Write out the rows as a numbered list, from the first row down to and including the line with "What is the total value across all series at 送客一首赠凌元之别?", with blank lines left out.
◆ ◆ ◆ ◆ ◆ ◆ ◆
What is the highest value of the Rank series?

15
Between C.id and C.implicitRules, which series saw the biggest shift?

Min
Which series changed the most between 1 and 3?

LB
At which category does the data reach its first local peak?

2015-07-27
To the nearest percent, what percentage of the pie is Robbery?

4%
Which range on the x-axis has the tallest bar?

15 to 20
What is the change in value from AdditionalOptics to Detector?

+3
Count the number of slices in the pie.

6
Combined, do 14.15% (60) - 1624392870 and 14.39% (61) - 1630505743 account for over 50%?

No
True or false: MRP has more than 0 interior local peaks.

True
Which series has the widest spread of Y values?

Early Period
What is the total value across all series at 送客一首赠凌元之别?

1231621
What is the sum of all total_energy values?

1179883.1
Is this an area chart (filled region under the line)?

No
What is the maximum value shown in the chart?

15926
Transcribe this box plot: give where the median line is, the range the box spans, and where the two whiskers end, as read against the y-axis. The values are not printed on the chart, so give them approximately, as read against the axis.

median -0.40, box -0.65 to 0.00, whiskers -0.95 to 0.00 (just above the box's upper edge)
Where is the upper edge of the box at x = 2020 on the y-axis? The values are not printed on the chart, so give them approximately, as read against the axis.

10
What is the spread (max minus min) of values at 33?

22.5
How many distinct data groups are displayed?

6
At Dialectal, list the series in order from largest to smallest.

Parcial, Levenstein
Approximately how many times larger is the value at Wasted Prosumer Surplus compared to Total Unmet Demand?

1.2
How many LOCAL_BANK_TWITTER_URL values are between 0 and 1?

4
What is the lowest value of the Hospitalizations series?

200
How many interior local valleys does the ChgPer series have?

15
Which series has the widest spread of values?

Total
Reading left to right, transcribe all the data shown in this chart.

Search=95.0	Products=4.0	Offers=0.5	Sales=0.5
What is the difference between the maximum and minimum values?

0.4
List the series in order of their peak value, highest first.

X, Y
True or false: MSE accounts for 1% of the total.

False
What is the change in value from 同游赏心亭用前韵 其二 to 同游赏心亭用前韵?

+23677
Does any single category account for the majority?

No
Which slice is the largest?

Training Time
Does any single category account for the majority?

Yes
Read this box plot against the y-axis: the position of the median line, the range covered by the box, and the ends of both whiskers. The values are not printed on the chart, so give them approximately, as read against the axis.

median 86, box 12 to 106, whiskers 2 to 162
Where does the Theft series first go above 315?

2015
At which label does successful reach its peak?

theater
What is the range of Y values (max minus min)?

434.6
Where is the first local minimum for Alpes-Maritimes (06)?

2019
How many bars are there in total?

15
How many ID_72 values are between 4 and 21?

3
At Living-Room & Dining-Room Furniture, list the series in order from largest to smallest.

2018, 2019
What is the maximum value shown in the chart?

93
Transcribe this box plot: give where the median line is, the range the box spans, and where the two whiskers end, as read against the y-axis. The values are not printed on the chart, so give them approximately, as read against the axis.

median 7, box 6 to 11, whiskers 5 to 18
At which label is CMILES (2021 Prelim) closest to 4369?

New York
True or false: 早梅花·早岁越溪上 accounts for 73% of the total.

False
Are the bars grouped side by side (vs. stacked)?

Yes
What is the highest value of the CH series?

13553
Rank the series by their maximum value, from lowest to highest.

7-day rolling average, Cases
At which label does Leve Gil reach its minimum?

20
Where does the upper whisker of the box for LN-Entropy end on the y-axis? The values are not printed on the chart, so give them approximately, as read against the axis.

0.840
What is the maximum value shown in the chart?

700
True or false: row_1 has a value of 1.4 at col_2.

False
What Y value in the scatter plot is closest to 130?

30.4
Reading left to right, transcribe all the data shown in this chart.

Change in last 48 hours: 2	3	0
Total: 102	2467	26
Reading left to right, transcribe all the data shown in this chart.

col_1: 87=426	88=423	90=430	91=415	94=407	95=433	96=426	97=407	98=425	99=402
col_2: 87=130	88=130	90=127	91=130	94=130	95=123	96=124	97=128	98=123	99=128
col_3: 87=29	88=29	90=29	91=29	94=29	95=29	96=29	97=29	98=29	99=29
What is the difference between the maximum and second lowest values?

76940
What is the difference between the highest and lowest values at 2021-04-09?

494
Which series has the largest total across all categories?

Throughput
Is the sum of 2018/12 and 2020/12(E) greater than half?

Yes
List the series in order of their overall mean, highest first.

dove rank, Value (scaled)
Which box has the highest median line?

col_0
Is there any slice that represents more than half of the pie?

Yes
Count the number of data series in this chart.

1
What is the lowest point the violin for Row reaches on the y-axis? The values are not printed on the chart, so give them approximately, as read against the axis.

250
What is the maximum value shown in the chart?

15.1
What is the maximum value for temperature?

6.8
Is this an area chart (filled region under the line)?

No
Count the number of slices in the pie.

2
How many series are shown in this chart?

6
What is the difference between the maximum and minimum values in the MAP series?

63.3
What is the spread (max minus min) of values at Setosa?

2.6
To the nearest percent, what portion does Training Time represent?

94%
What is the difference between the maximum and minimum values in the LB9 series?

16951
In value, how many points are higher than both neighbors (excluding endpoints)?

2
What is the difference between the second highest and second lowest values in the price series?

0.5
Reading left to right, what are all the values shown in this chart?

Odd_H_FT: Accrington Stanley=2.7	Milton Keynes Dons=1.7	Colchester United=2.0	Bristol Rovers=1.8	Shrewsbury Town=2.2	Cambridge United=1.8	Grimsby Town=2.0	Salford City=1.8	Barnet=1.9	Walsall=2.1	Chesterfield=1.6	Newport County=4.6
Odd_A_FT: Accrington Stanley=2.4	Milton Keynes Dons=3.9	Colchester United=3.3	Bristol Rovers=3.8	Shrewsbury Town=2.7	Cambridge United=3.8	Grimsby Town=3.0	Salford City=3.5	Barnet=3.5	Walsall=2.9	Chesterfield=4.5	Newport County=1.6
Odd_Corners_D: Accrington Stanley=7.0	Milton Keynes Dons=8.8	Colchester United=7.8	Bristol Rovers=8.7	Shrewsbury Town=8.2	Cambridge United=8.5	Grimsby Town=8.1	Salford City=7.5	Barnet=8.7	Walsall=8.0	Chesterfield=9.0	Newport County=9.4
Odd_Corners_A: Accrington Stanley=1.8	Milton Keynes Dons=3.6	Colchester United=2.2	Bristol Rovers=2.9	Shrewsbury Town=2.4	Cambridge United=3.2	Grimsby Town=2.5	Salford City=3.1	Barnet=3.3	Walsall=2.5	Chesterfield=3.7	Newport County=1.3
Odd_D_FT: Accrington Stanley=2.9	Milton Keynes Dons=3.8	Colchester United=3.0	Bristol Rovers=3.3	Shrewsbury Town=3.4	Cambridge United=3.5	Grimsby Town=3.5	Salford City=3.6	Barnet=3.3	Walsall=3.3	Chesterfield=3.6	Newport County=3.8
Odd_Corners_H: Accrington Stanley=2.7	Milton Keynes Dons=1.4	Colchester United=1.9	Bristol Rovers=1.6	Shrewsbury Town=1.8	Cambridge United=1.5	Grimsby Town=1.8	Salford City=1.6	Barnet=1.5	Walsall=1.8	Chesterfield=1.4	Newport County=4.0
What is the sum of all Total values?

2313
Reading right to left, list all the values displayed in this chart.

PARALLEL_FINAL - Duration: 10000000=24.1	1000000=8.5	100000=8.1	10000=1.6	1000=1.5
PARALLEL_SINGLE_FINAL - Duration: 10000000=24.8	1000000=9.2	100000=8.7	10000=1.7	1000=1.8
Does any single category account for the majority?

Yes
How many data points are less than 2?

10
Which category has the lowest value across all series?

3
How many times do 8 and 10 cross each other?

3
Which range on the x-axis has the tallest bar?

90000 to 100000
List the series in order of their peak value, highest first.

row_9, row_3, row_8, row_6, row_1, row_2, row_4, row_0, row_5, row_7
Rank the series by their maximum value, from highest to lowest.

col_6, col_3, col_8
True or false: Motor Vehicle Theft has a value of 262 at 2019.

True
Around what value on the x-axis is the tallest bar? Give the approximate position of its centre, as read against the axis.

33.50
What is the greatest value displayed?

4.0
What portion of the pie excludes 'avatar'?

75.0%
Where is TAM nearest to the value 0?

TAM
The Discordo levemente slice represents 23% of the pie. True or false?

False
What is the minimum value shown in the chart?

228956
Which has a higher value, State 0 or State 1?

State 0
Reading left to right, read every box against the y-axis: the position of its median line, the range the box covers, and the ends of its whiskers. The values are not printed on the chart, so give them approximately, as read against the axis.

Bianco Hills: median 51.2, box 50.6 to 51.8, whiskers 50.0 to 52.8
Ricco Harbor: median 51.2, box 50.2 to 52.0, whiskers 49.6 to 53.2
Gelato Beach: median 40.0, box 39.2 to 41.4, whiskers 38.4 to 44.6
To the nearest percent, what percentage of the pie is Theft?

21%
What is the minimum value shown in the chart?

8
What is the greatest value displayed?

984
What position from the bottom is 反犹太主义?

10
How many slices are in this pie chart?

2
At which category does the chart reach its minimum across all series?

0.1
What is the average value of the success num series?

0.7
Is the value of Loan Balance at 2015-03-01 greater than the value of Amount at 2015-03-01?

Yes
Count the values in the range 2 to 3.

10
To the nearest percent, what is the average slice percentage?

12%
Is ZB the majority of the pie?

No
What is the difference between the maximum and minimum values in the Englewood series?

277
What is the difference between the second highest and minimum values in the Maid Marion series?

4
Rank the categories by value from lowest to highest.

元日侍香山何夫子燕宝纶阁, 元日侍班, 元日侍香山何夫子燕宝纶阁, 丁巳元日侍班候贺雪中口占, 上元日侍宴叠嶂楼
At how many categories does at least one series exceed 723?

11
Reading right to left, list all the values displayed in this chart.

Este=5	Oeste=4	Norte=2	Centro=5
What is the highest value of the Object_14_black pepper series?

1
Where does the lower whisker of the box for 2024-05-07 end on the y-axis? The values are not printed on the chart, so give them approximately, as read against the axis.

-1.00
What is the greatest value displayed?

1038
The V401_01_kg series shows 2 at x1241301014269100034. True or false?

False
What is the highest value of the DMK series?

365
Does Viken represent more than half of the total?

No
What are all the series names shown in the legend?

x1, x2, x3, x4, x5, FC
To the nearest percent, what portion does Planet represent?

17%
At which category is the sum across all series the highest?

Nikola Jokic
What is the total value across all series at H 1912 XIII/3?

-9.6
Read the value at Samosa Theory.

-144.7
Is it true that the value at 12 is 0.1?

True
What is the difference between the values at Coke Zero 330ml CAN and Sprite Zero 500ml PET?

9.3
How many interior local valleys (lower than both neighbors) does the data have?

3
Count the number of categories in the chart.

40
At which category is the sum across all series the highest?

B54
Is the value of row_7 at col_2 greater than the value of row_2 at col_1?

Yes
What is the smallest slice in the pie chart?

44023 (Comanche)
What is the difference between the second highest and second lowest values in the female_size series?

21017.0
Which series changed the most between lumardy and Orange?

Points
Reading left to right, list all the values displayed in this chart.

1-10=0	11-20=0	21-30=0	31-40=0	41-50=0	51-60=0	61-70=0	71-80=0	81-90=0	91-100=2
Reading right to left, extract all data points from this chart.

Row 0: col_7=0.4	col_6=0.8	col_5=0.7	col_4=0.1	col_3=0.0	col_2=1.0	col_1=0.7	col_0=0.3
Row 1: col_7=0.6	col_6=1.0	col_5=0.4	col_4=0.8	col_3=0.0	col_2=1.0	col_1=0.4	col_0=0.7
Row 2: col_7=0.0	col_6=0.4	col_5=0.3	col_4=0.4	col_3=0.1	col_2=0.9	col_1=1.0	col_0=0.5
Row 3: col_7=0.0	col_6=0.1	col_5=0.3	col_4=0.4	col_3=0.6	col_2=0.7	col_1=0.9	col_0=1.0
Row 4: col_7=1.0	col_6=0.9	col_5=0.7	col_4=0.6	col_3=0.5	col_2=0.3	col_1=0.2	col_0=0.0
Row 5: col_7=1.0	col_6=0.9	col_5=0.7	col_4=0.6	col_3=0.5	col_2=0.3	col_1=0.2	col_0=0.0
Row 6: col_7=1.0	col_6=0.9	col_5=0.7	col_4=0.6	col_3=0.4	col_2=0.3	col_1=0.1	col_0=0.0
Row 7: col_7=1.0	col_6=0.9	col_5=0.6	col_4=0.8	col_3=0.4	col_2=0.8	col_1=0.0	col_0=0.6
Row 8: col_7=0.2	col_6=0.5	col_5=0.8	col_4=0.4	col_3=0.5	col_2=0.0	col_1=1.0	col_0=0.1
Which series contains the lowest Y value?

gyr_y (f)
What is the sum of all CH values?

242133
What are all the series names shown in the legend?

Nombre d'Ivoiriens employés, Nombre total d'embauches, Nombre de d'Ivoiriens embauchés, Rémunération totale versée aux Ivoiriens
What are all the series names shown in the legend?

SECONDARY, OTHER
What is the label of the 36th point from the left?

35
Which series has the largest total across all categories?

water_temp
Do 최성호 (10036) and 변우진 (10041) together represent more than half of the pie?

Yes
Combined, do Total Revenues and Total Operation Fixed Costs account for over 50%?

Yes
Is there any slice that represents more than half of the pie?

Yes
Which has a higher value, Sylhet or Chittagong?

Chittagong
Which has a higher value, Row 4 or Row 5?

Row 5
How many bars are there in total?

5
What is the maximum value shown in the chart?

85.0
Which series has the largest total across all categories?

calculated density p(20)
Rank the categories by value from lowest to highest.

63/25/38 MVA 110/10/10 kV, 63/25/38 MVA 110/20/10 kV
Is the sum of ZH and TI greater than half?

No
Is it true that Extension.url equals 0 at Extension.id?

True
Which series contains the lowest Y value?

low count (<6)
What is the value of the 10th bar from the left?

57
◆ ◆ ◆ ◆ ◆ ◆ ◆
**TASK RESPONSE**
1. What is the highest value of the Rank series?
2. 15
3. Between C.id and C.implicitRules, which series saw the biggest shift?
4. Min
5. Which series changed the most between 1 and 3?
6. LB
7. At which category does the data reach its first local peak?
8. 2015-07-27
9. To the nearest percent, what percentage of the pie is Robbery?
10. 4%
11. Which range on the x-axis has the tallest bar?
12. 15 to 20
13. What is the change in value from AdditionalOptics to Detector?
14. +3
15. Count the number of slices in the pie.
16. 6
17. Combined, do 14.15% (60) - 1624392870 and 14.39% (61) - 1630505743 account for over 50%?
18. No
19. True or false: MRP has more than 0 interior local peaks.
20. True
21. Which series has the widest spread of Y values?
22. Early Period
23. What is the total value across all series at 送客一首赠凌元之别?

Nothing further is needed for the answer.